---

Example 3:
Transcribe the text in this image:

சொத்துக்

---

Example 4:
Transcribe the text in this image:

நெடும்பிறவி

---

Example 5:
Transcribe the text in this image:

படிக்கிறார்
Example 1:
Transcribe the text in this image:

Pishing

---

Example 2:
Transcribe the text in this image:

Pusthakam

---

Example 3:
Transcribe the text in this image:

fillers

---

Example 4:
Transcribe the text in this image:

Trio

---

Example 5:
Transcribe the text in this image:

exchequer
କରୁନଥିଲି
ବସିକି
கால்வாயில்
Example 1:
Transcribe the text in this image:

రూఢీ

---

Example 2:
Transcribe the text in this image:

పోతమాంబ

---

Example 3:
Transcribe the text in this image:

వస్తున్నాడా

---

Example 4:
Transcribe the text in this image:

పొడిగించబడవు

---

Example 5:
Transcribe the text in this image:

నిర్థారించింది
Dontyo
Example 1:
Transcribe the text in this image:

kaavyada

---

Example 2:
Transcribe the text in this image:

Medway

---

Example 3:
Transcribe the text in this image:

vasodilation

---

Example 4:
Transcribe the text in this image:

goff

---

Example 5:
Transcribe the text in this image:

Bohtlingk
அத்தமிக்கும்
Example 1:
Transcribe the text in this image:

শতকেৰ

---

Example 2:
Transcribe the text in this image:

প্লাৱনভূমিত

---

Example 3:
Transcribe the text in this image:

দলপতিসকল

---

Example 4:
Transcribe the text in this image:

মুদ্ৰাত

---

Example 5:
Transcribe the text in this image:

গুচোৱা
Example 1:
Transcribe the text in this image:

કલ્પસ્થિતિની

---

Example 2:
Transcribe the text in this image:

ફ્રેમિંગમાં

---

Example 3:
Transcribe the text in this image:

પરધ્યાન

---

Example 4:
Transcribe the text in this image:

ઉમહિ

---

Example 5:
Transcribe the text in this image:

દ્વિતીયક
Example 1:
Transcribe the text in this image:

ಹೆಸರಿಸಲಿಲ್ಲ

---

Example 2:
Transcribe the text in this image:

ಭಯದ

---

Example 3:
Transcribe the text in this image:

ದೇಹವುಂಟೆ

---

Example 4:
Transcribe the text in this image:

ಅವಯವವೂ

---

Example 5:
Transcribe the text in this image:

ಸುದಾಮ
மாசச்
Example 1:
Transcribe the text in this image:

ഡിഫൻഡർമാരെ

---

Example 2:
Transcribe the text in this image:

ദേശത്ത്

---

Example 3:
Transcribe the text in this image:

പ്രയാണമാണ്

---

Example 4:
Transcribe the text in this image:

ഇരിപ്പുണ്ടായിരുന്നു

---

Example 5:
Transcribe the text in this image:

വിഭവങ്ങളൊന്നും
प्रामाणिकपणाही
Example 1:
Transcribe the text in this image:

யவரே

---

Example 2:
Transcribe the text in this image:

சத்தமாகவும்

Brief -> The material is to be transcribed once more, exactly and completely.

Response to this exercise ->
---

Example 3:
Transcribe the text in this image:

சொத்துக்

---

Example 4:
Transcribe the text in this image:

நெடும்பிறவி

---

Example 5:
Transcribe the text in this image:

படிக்கிறார்
Example 1:
Transcribe the text in this image:

Pishing

---

Example 2:
Transcribe the text in this image:

Pusthakam

---

Example 3:
Transcribe the text in this image:

fillers

---

Example 4:
Transcribe the text in this image:

Trio

---

Example 5:
Transcribe the text in this image:

exchequer
କରୁନଥିଲି
ବସିକି
கால்வாயில்
Example 1:
Transcribe the text in this image:

రూఢీ

---

Example 2:
Transcribe the text in this image:

పోతమాంబ

---

Example 3:
Transcribe the text in this image:

వస్తున్నాడా

---

Example 4:
Transcribe the text in this image:

పొడిగించబడవు

---

Example 5:
Transcribe the text in this image:

నిర్థారించింది
Dontyo
Example 1:
Transcribe the text in this image:

kaavyada

---

Example 2:
Transcribe the text in this image:

Medway

---

Example 3:
Transcribe the text in this image:

vasodilation

---

Example 4:
Transcribe the text in this image:

goff

---

Example 5:
Transcribe the text in this image:

Bohtlingk
அத்தமிக்கும்
Example 1:
Transcribe the text in this image:

শতকেৰ

---

Example 2:
Transcribe the text in this image:

প্লাৱনভূমিত

---

Example 3:
Transcribe the text in this image:

দলপতিসকল

---

Example 4:
Transcribe the text in this image:

মুদ্ৰাত

---

Example 5:
Transcribe the text in this image:

গুচোৱা
Example 1:
Transcribe the text in this image:

કલ્પસ્થિતિની

---

Example 2:
Transcribe the text in this image:

ફ્રેમિંગમાં

---

Example 3:
Transcribe the text in this image:

પરધ્યાન

---

Example 4:
Transcribe the text in this image:

ઉમહિ

---

Example 5:
Transcribe the text in this image:

દ્વિતીયક
Example 1:
Transcribe the text in this image:

ಹೆಸರಿಸಲಿಲ್ಲ

---

Example 2:
Transcribe the text in this image:

ಭಯದ

---

Example 3:
Transcribe the text in this image:

ದೇಹವುಂಟೆ

---

Example 4:
Transcribe the text in this image:

ಅವಯವವೂ

---

Example 5:
Transcribe the text in this image:

ಸುದಾಮ
மாசச்
Example 1:
Transcribe the text in this image:

ഡിഫൻഡർമാരെ

---

Example 2:
Transcribe the text in this image:

ദേശത്ത്

---

Example 3:
Transcribe the text in this image:

പ്രയാണമാണ്

---

Example 4:
Transcribe the text in this image:

ഇരിപ്പുണ്ടായിരുന്നു

---

Example 5:
Transcribe the text in this image:

വിഭവങ്ങളൊന്നും
प्रामाणिकपणाही
Example 1:
Transcribe the text in this image:

யவரே

---

Example 2:
Transcribe the text in this image:

சத்தமாகவும்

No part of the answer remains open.